The above composition of the Audit Committee consists of independent Directors viz., Mr. Vikas Agarwal and Mr Sushil Kumar Jain who forms half of the total members with independent director as chairman.

The Company has established a vigil mechanism and overseas through the committee, the genuine concerns expressed by the employees and other Directors. The Company has also provided adequate safeguards against victimization of employees and Directors who express their concerns. The Company has also provided direct access to the chairman of the Audit Committee on reporting issues concerning the interests of co employees and the Company

The policy on vigil mechanism may be, accessed on the Company's website www.uniofficeautomaion.com

During the year under review no complaint was received from any Whistle Blower.

20. NOMINATION AND REMUNERATION POLICY

The Board on the recommendation of Nomination & Remuneration Committee framed a policy for selection and appointment of Directors & KMPs and their remuneration.
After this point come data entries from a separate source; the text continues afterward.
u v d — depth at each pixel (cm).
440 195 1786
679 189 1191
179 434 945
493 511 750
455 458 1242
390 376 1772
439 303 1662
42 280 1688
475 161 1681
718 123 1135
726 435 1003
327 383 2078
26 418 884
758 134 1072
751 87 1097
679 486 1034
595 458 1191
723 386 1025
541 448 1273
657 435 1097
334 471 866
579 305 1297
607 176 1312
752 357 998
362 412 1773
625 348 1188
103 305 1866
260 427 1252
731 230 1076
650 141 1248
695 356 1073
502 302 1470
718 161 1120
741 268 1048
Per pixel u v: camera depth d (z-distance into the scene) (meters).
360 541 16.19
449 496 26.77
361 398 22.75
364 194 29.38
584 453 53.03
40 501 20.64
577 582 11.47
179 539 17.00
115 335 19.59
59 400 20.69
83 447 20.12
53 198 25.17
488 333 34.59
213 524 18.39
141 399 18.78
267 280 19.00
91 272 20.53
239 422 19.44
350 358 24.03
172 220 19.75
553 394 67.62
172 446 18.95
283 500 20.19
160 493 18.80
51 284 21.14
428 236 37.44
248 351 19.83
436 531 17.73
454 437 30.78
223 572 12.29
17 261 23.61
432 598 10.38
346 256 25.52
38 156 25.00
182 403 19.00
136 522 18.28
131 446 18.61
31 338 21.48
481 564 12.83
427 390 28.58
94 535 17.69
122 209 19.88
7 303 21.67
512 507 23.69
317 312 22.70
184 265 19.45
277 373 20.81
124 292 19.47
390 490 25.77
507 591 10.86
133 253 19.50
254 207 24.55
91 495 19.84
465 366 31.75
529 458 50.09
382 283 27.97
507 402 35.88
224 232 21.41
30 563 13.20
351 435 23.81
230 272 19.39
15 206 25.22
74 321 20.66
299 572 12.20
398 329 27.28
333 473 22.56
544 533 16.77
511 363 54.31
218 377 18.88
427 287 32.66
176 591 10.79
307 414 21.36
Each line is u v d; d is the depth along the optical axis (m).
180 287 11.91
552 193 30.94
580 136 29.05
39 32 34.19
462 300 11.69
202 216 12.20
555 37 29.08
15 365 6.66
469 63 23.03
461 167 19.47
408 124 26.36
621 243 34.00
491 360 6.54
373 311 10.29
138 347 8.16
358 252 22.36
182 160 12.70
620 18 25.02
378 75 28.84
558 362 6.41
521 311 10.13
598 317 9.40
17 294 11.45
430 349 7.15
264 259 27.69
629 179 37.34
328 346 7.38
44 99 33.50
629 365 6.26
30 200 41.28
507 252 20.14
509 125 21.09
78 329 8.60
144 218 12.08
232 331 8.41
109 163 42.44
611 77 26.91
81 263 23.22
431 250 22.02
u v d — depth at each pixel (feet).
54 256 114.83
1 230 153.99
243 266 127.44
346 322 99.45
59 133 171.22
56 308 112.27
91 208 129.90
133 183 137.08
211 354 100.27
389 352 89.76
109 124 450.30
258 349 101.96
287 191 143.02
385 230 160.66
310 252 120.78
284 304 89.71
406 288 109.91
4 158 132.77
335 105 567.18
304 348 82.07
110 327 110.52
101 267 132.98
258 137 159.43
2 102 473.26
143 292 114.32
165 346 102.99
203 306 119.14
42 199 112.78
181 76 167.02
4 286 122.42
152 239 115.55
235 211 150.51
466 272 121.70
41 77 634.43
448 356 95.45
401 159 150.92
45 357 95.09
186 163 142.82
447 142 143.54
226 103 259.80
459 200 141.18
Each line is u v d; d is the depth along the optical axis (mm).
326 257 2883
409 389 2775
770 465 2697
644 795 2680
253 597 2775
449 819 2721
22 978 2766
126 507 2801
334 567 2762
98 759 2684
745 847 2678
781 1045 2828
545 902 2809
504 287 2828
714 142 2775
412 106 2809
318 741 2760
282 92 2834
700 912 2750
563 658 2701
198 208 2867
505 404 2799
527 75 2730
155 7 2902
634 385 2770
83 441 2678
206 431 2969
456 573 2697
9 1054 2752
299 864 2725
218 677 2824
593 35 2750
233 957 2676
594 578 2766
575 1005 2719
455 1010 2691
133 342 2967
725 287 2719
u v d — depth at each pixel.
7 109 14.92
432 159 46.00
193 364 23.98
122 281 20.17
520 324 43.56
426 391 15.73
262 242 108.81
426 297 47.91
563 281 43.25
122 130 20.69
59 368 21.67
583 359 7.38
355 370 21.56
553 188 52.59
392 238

The Nomination & Remuneration Policy is annexed as Annexure "A".

21. PARTICULARS OF LOANS, GUARANTEES OR INVESTMENTS UNDER SECTION 186

There are no loans, guarantees or investments applicable to company under Section 186 of the Companies Act, 2013.

22. PARTICULARS OF CONTRACTS OR ARRANGEMENTS WITH RELATED PARTY

All contracts / transactions entered by the Company during the financial year with related party were in the ordinary course of business and on an arm's length basis. During the year the Company had not entered into any contracts /arrangements/transactions with related parties which could be considered as material in accordance with the policy of the Company on materiality of related party transactions.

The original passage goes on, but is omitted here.